I completely agree that the spear throw was "cleaner, quicker, and as ethical as the majority of all archery, muzzleloader, and rifle shots taken." As you said, the anti's were upset at the actual act of killing a bear, but the nature of the hunt added fuel to their fire - the animal was left overnight, suffering as some anti's are screaming about, which is not true; and a weapon of barbaric nature (in some people's eyes) was used - which doesn't make much sense to me, because the purpose of a weapon is to cause damage and destruction.

A couple days ago, I attended a meeting about professional responsibility and the portrayal of that responsibility in the public eye. This exact example was brought up with various views from both sides, and my personal view is this - the hunter crowd supports the hunter, UA did what they did in an effort to "save face" and appease the anti hunters. But what about the people who are neutral, how do they view this?
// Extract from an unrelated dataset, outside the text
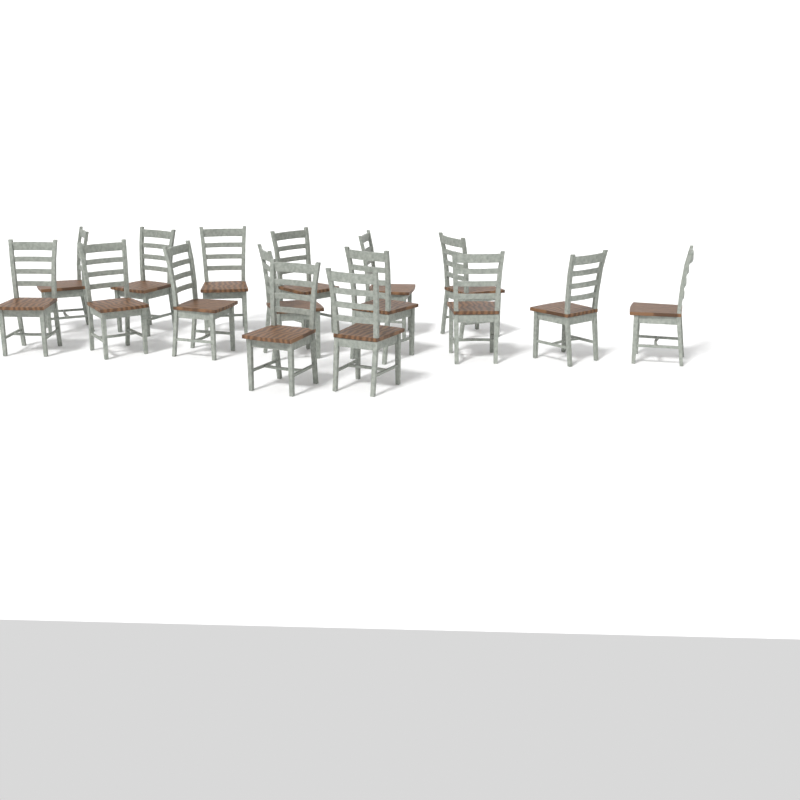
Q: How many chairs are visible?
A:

Our liberal media does a fantastic job with spreading a story like this, with some added fallacies, and some of these stories send those neutralists over to the anti side. So my statement about them keeping it in the film archive was to protect UA and hunters from the injustice that would come about by those who are too ignorant to listen and ignore the facts and how that would swing the views of those who are currently neutral.


----------



## RandomElk16 (Sep 17, 2013)

The guy who speared the bear is Josh Bowmar. He is a professional body builder (physique division).

He and his wife met through fitness, but Josh showed her hunting and they both have a deep passion for hunting (bow/spear only). They have done a great job building a social media platform, which led to his wife Sarah getting a UA sponsorship. Josh was an avid supporter of UA, but was actually never sponsored by them. He did TONS of free promo for them. This included their athletic lines since both Josh and Sarah are competitors.
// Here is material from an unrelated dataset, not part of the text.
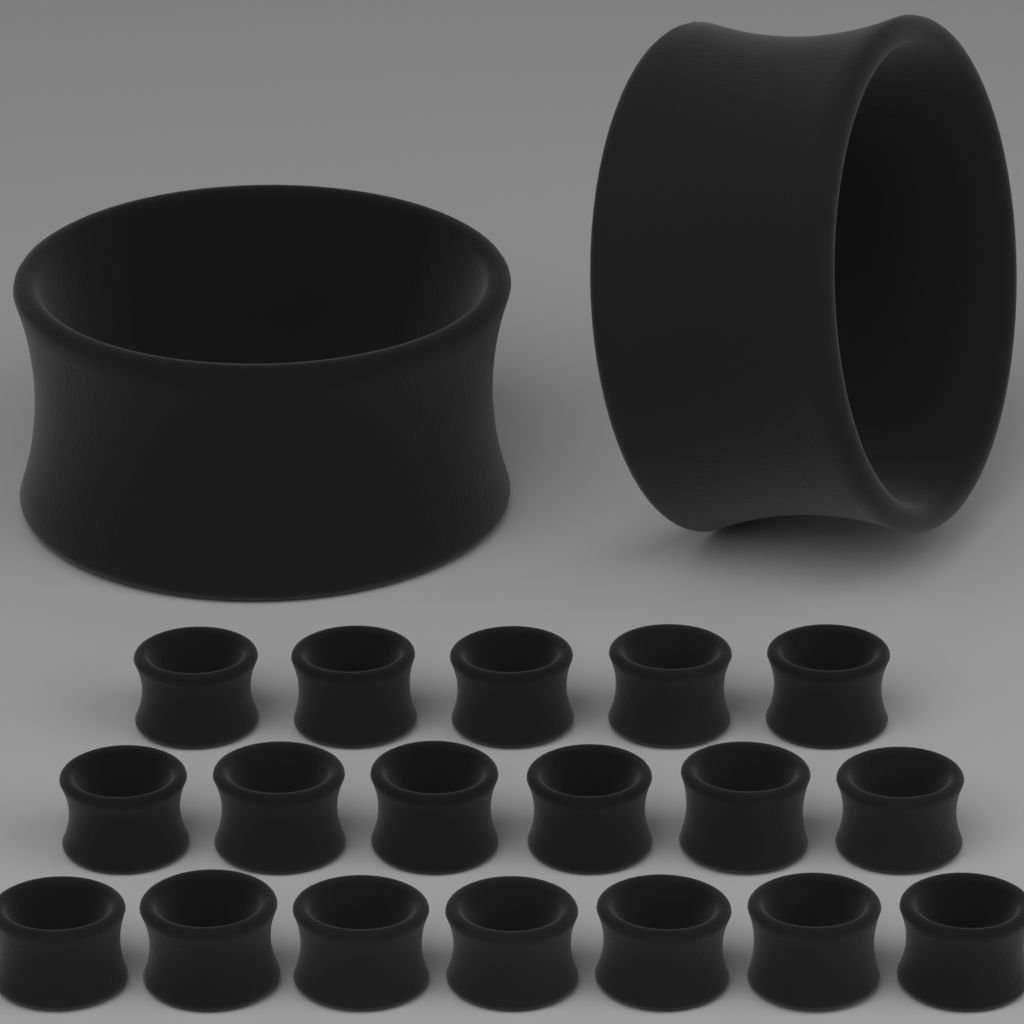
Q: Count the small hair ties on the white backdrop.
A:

I know the bowmars, and a few of the UA athletes. This incident is very unfortunate. Josh was the hunter, but because of the backlash it was Sarah whose sponsorship was dropped. The part that is most frustrating, is that UA came out with a statement that said in part:

"supports hunting that is conducted in compliance with applicable federal, state and local laws and hunting practices that ensure a responsible and safe harvest of the animal"


They made it out that the hunt was not legal or ethical. Josh is a monster of an athlete, and is amazing with a spear. This wasn't just on a whim, he had prepared for this for a long time. He had called the outfitter as well as Canada's wildlife management (whatever it is called) to verify the legality of the hunt. He did all the prep both legally and ethically. The fact is, that bear only went 60 yards. That large of a spear, in the vitals, is all one could hope for. Arrowed bears go that far or further. These are the same people that say give the animal a chance... well being on the ground in the forest with only a spear and no follow up weapon is a pretty fair chance isn't it?
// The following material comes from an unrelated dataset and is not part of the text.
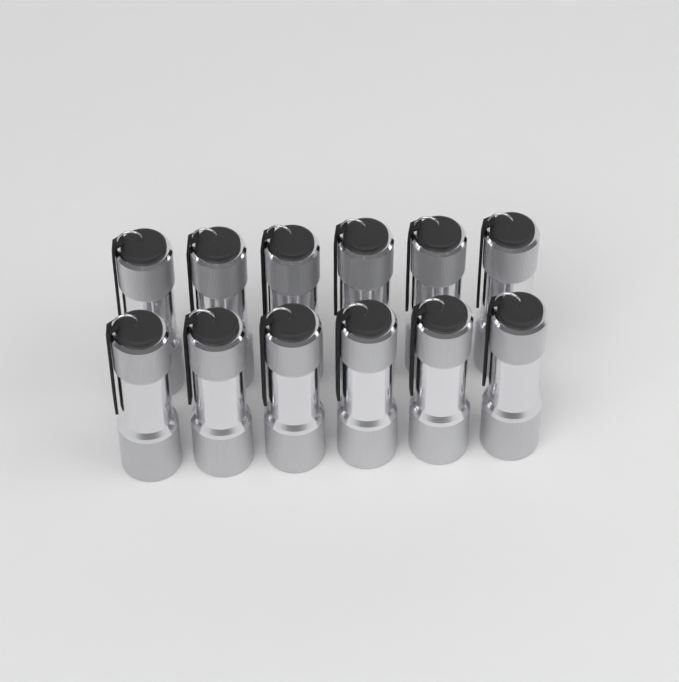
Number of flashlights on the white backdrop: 12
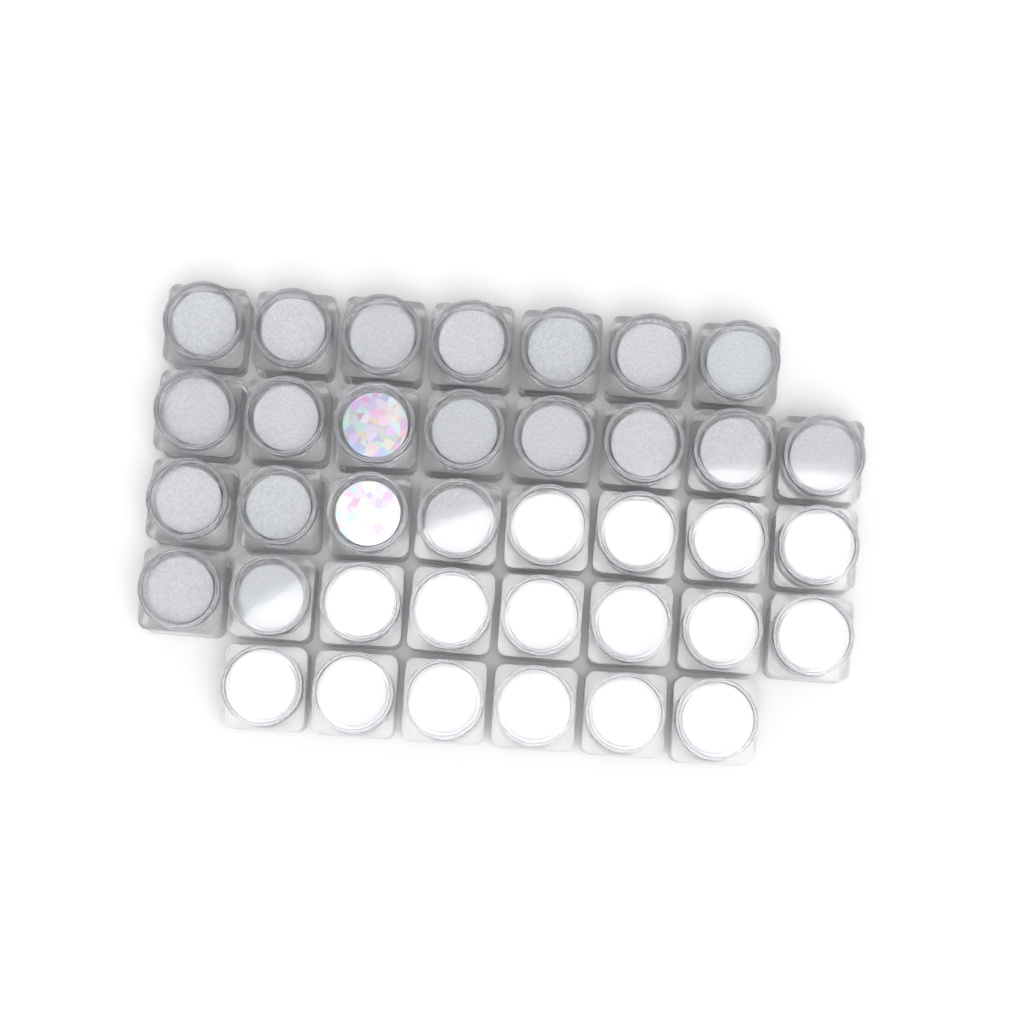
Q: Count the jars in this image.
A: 37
The thing that people objected was "leaving the animal to suffer all night". They are uneducated on what bumping an animal can do and worse, what being in the Canadian wilderness at night with a wounded bear who could be alive and angry means. Josh also celebrated. Well yeah, he speared a big mature boar (the ones they are trying to population control). It was exciting.

I also didn't like Cameron Hanes coming out and saying the video never should have been posted. I knew he sold out when he did a dodge hunting photo contest that didn't allow weapons or dead animals... like, what? People post the CRAZIEST stuff online, and there are TV shows glorifying stupidity and violence, but he can't post a hunt?



Anyways, I am biased obviously but I hope this provided some additional context for you guys. At the end of the day, under armour is overpriced and really entered the hunting market to gouge hunters. They aren't a company built around hunting, so they of course won't have allegiance to hunters. The decision isn't a surprise. This has always kept me from buying, except one outfit I got at 20% of cost from a sponsored hunter lol. I won't pass that with any brand! But I prefer a company who is all in on hunting. A company ran by hunters, who are completely invested. Not a company who saw Sitka charge $600 for pants and a shirt and said "fire up the camo press!".


----------



## 30-06-hunter (Sep 22, 2013)

I think I own a UA Utes sweatshirt....


----------



## utahgolf (Sep 8, 2007)

CPAjeff said:


> So my statement about them keeping it in the film archive was to protect UA and hunters from the injustice that would come about by those who are too ignorant to listen and ignore the facts and how that would swing the views of those who are currently neutral.


I think we agree on principle about the ethics. But if things like this bear kill that are cleaner and more ethical than a majority of shots taken with any weapon. Than all hunting pics or videos should never be posted or shared anywhere. and I am disappointed with Under armour hunters who preach so much about standing together like Jim Shockey does or how his daughter Eva, goes on fox and other shows and talks about never apologizing for being a hunter, etc. Yet they remain silent on this. If they didn't preach so much about standing up against anti's, than I wouldn't care about their self preservation mind set they have about future earnings. It's not the end of the world or anything, just disappointing to see it.


----------



## hondodawg (Mar 13, 2013)

Doesn't UA have that huge ranch out of Morgan? 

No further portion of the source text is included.